Multicast Internet Route table.
corey.touchet at corp.totalserversolutions.com
Tue Sep 2 15:29:26 UTC 2014
14 years at Verizon Wireless and I despised the crop of multicast products
that seemed to pop up from time to time. Even in a fully controlled
network multicast remains at best black magic. There are ways to make it
more reliable and prevent people from ruining the setups especially for
PIM type setups, but I would agree with others, unicast has better
advantages though you have to keep up with the bandwidth curve. Content
delivery systems moving the content closer to edge customers makes this
less of a problem as well.
Torrent style distribution appears to be particularly effective as long as
you can maintain a pool of users to distribute the content. Blizzard has
made good progress using this for game updates will a fallback to http if
you can¹t get the content via torrents.

Records =
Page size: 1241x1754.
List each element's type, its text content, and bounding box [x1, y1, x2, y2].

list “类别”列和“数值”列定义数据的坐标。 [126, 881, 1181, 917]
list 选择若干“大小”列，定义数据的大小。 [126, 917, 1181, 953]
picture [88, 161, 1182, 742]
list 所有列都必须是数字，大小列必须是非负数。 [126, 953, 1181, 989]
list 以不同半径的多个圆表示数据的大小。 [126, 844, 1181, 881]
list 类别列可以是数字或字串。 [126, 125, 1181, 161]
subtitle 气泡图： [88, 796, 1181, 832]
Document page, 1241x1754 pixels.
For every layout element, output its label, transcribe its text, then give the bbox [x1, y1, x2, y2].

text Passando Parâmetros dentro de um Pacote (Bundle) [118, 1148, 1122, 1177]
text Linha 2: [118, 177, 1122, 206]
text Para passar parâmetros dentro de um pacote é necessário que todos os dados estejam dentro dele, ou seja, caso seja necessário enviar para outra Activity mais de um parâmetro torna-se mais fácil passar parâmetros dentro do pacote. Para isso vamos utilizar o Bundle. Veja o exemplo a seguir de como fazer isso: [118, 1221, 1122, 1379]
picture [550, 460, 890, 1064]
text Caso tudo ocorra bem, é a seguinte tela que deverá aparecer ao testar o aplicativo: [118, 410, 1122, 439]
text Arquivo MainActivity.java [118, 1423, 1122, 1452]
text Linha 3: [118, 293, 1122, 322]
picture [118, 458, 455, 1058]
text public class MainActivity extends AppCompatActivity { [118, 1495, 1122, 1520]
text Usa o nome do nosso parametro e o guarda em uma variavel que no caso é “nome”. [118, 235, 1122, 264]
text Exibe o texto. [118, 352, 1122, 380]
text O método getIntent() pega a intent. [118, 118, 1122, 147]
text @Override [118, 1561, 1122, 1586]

Task list =
A: Set down the multicast post word for word, everything from "Torrent style distribution" down to "content via torrents.".
B: Take the post about multicast and unicast distribution further, picking up after its last sentence.

Outputs by task =
A:
Torrent style distribution appears to be particularly effective as long as
you can maintain a pool of users to distribute the content. Blizzard has
made good progress using this for game updates will a fallback to http if
you can¹t get the content via torrents.

B:
On 9/2/14, 6:46 AM, "John Kristoff" <jtk at cymru.com> wrote:
>On Tue, 2 Sep 2014 04:47:37 +0000
>"S, Somasundaram (Somasundaram)" <somasundaram.s at alcatel-lucent.com>
>> 1: Does all the ISP's provide Multicast Routing by
>No not all and even those that do often do not do so on the same gear,
>links and peers as their unicast forwarding.
>> 2: Is there any placeholder where one can get to know the
>> Multicast Internet Route table (usage, stability etc) just like
>> Unicast Route table (http://bgpupdates.potaroo.net)?
>Marshall Eubanks at one time probably maintained the most comprehensive
>IP multicast status pages at http://www.multicasttech.com/status (no
>longer available). I've not seen nor heard from Marshall in a long
>time so I wouldn't expect this to come back any time soon.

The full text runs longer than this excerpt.